Robert Brockway on waking up in the dystopian future (though he doesn't know it yet).

Who did the landscaping here, Dracula?
Ozzy providing commentary on Hector's nightmares.

Zaphod: I can just slouch about, taking a look at the local scenery...
Gargravarr: Have you seen the local scenery?
A blast door grinds open, wind howls mournfully
Zaphod: Ah. Okay. Well, I'll just slouch about then...

The glass dome was shattered, smoke pouring from the damaged buildings within. The buildings on the outside were crushed under the wrecks of hundreds of Dalek saucers. Gallifrey was in ruins.
— Just one of many examples from The Last Great Time War

Turlough: Desolation. I think that word must have been invented to describe this place.
Natalia Pushkin: In its own way, Ember has a bleak sort of beauty, an endless vista of ruined stone and corroded metal from horizon to horizon.
Alexei Korolev: People must have lived here, once. There must have been life - real life - living and breathing... once upon a time.

It's quaint. Very post-apocalipstick.
Lugo commenting on a sandstorm-wrecked Dubai, Spec Ops: The Line

Today, the Kingdom of the Dead is a wilderness of sand. The Great River is poisonous and blood-coloured, providing no relief to the thirst of travellers. It is true that the cities are empty of life, crumbled ruins on the edge of the great necropolis. It is true that the roads have long been buried by the shifting sands, leaving only a few toppled statues and wind-eroded monuments to mark their presence. The few travellers who have returned speak only of emptiness and desolation, and the terrible horror and melancholy that filled their hearts.
Warhammer: Undead Army Book (4th edition)

There were no archaeological traces of the city she had hoped to find, only bodies of water where none had been before and a featureless landscape in which it was impossible to guess where the Twin Towers and the Empire State Building once stood.
Everywhere the doves looked, the destruction was the same. Penetrating the perpetual cloud clover with their imaging radar, sampling and analyzing the air with their filters, and landing occasionally, they became a gallery of windows on a denuded Earth.
In all of Jerusalem, not a single brick lay atop another brick. The Temple Mount was cracked down its center and springs bubbled forth from the cleft. A stream now flowed from the Mount all the way down to the Dead Sea.
Further west, two doves had found pyramid-shaped mounds near the place where Cairo used to be. Perhaps because they had not been directly under an epicenter, together with their combination of resilient geometry and immense bulk, the Pyramids had withstood the planetary shocks. Just barely.
On the entire surface of the Earth, they appeared to be the only evidence that mankind had ever existed.

"Can you imagine this place in its time?
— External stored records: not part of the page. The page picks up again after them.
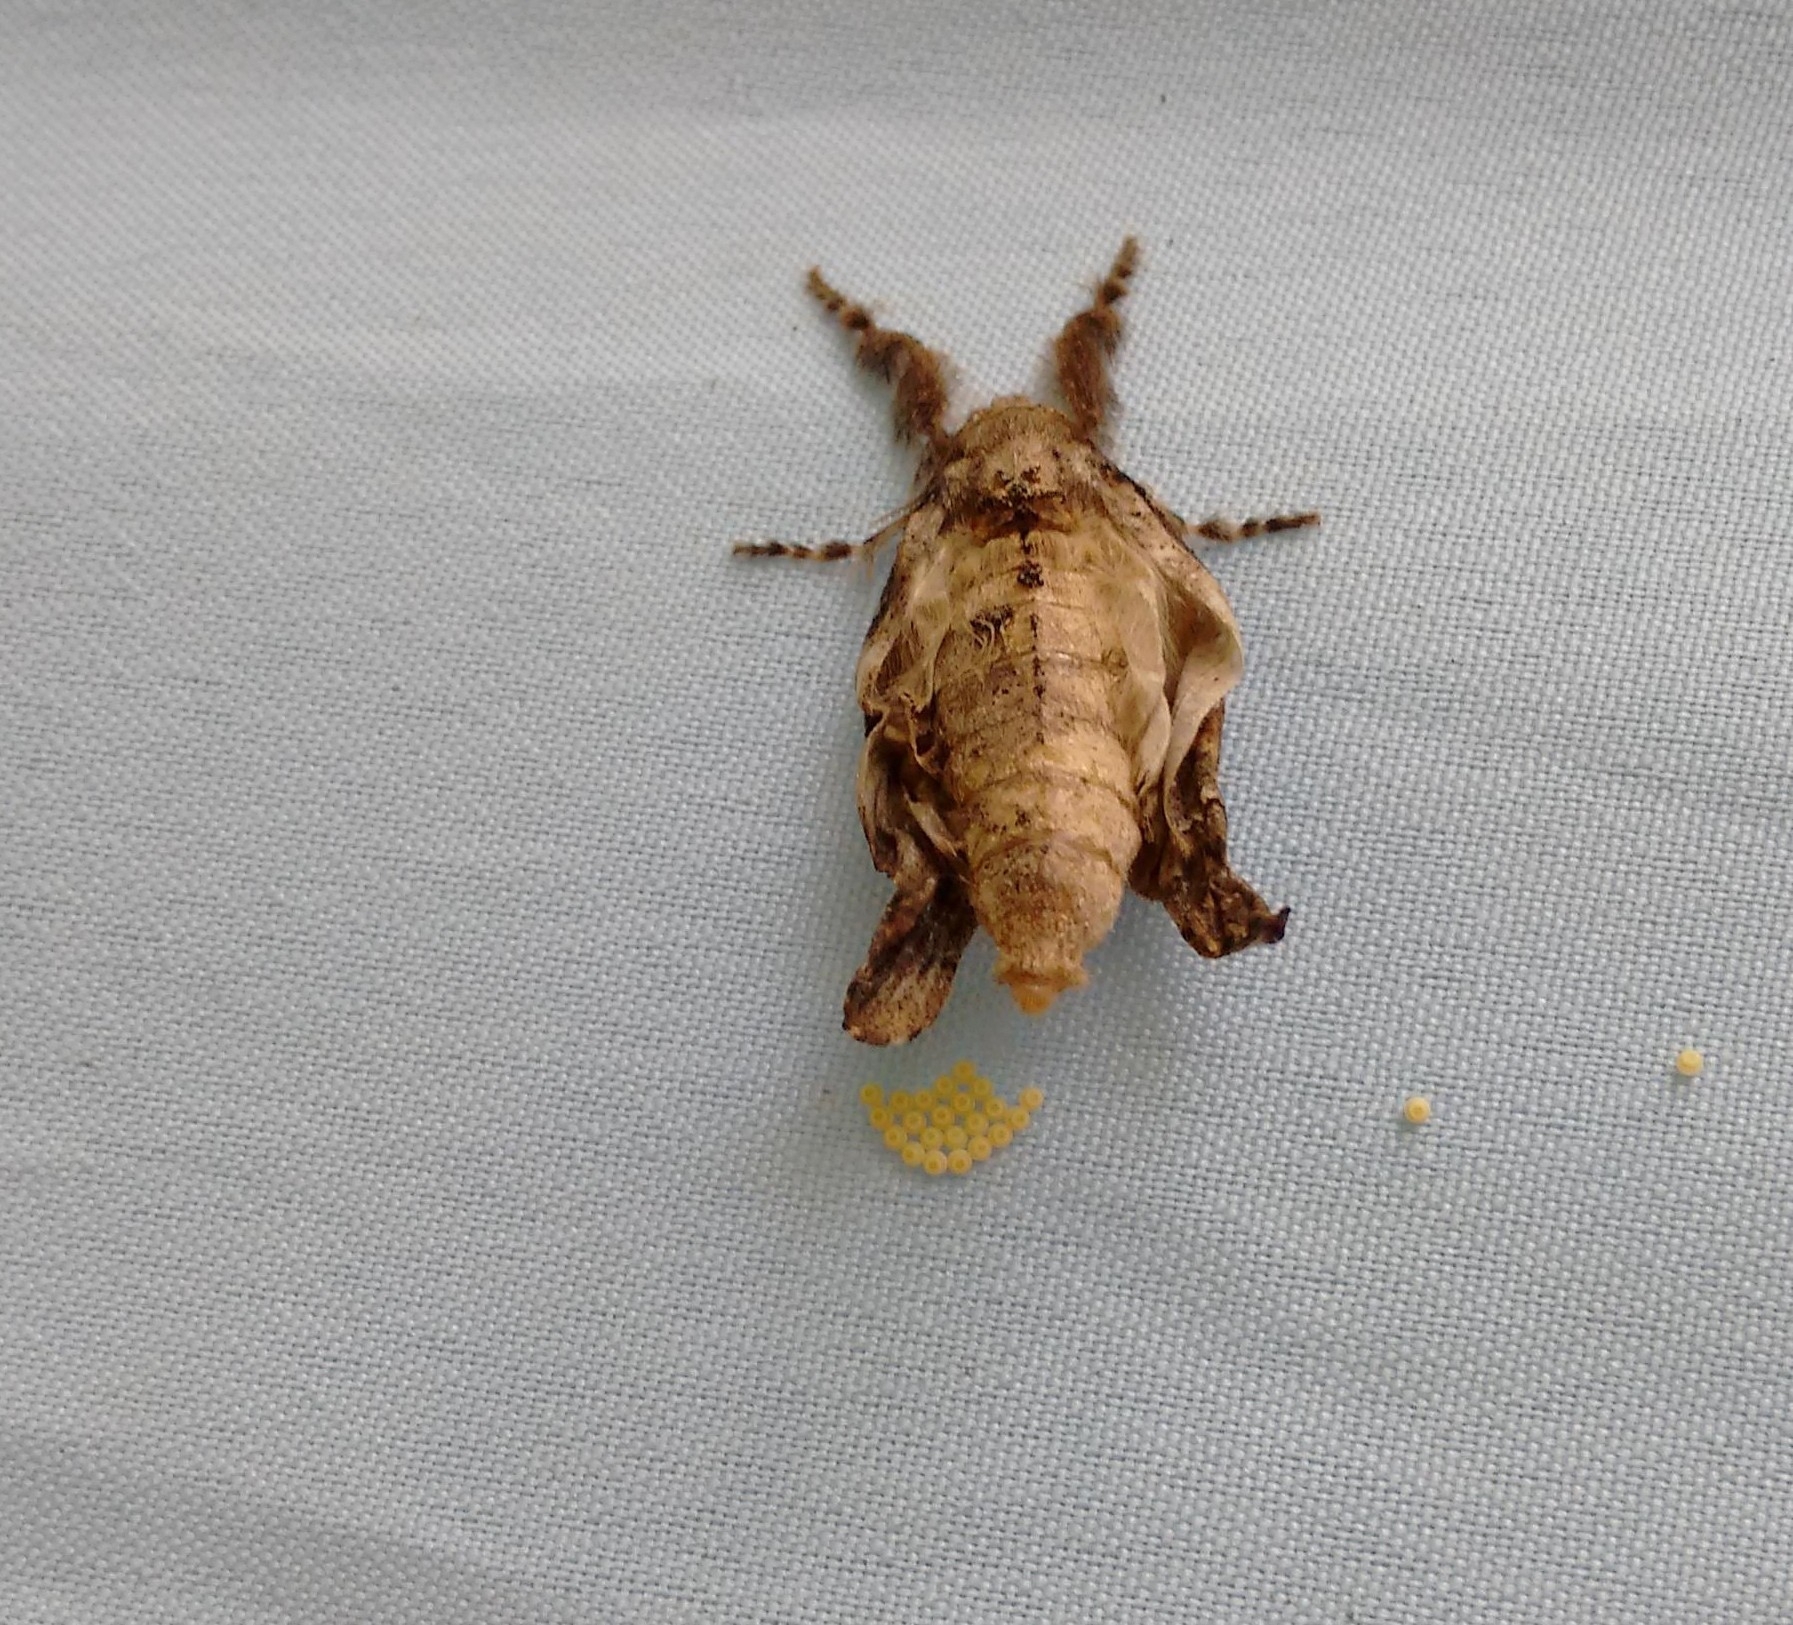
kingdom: Animalia
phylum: Arthropoda
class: Insecta
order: Lepidoptera
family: Erebidae
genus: Olene
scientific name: Olene mendosa
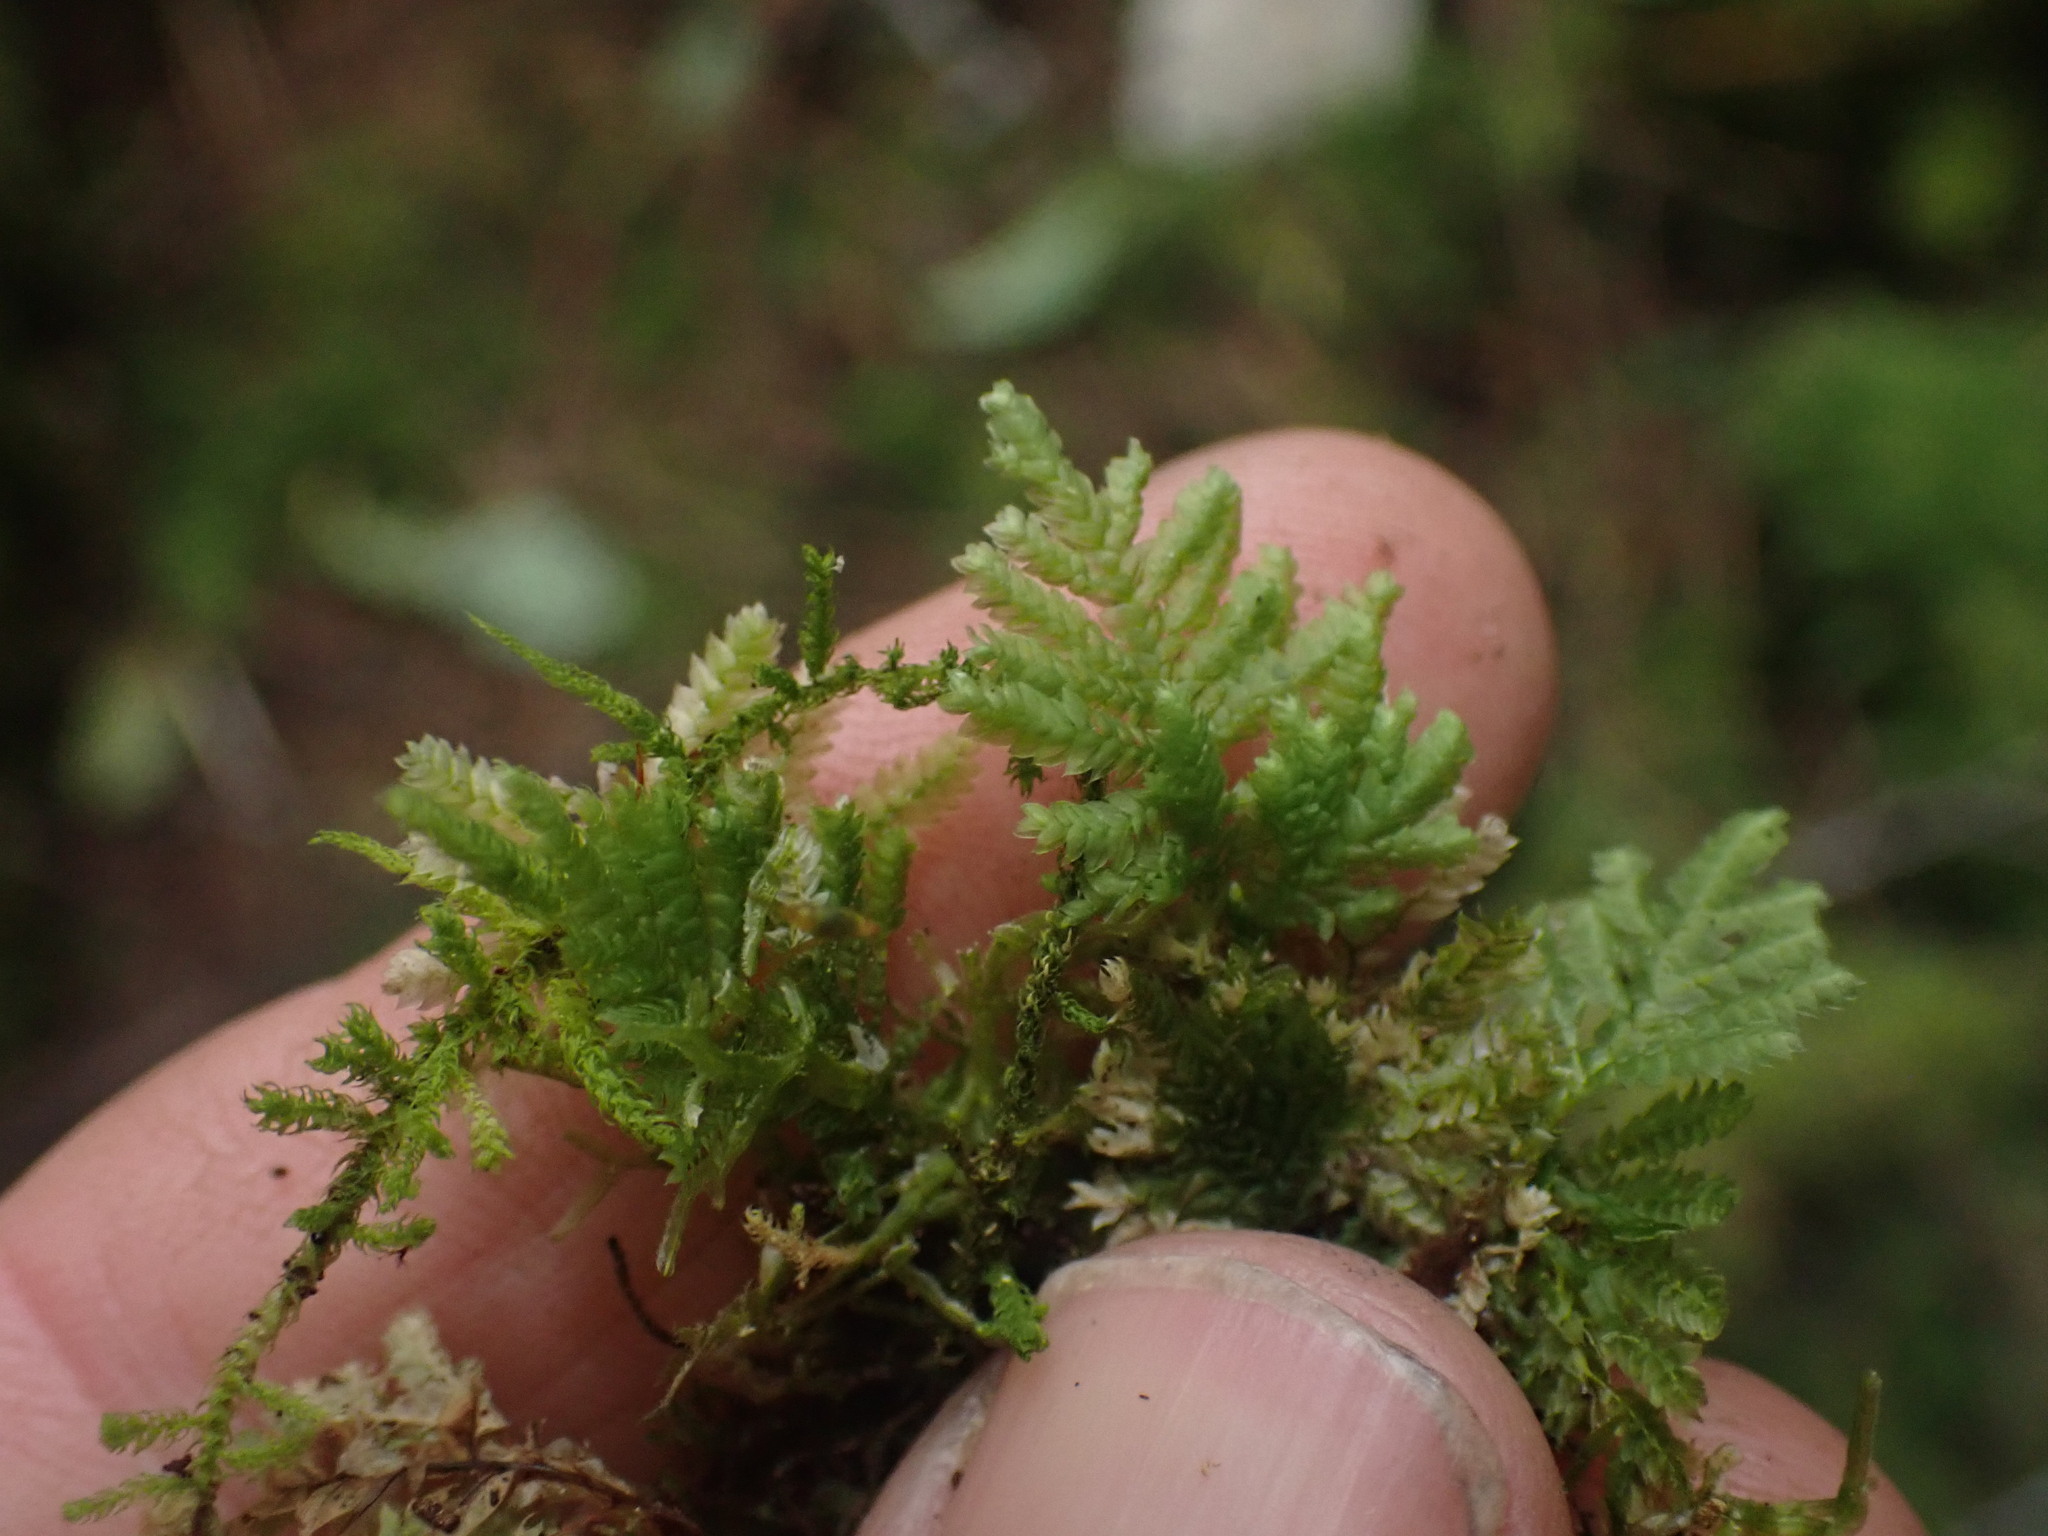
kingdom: Plantae
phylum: Bryophyta
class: Bryopsida
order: Hypopterygiales
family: Hypopterygiaceae
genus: Hypopterygium
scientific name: Hypopterygium flavolimbatum
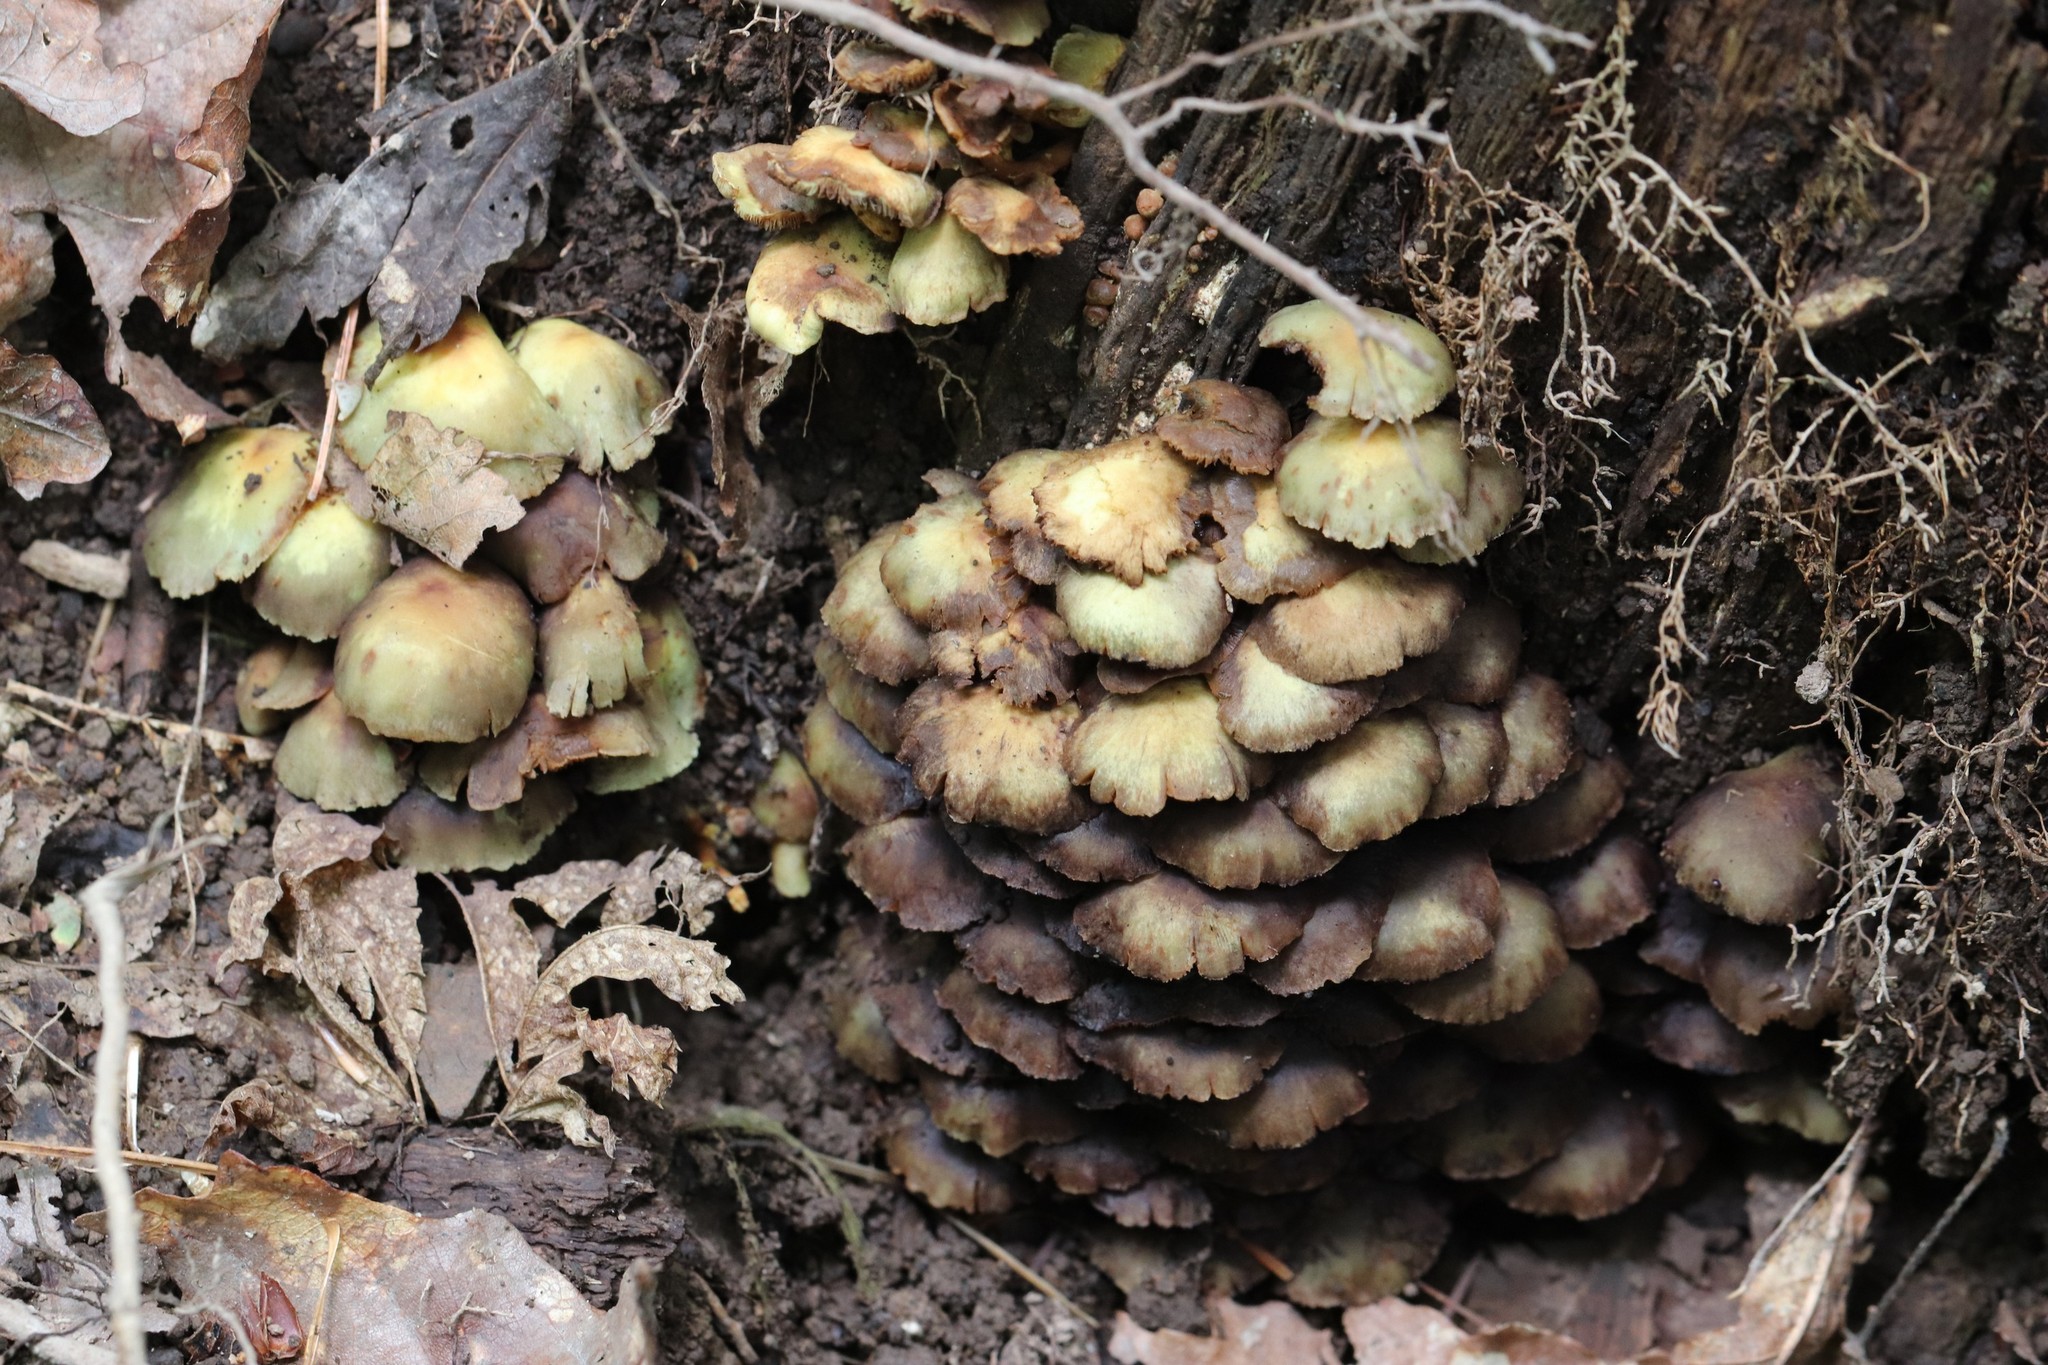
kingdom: Fungi
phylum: Basidiomycota
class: Agaricomycetes
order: Agaricales
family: Strophariaceae
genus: Hypholoma
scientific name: Hypholoma fasciculare
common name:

Hordes of bugs travelling about the Kingdom; stag bells ringing; the station bustling with activity and life. Now only our like even know it exists. That's a special thing I suppose, to cherish these sights, even in their decay. Is it that, just faintly, you can still hear the echo of the bells?"
Quirrel, Hollow Knight

"They were on the enormous, metal-plated dock of what must have surely been the most impressive structure the First House had ever built. It might have been the most impressive structure anyone had ever built. Gideon didn't have a lot to go on. Rearing up before them was a palace, a fortress, of white and shining stone. It spread out on the surface of the water like an island. You couldn't see over it and you could harly see around it. It lapped back in terraces of what must have once been fabulous gardens. It rose up in gracious towers that hurt the eye with their slenderness and precision. It was a monument to wealth and beauty.
Back in its day, at least, it would have been a monument to wealth and beauty. In the present it was a castle that had been killed. Many of its white and shining towers had crumbled and fallen down in miserable chunks. Jungling overgrowth rose from the sea and wraped around the base of the building, both green slimes and thick vines. The gardens were great, filmy canopies of dead trees and plants. They had overtaken the windows, the balconies, the balustrades, and clung there and died; they covered much of the frontage in a secretive mist of expired matter. Gold veins shone dully in the dirty white walls. The docking bay must have also been elegant in its era, a huge landing swath that could have held a hundred ships at a time; now ninety-two of the cradles were desolate and filthy. The metal was caked with salt from the water, salt that now assaulted Gideon's nose: a thick, briny scent, overpowering and wild. The whole place had the look of a picked-at body. But hot damn! What a beautiful corpse."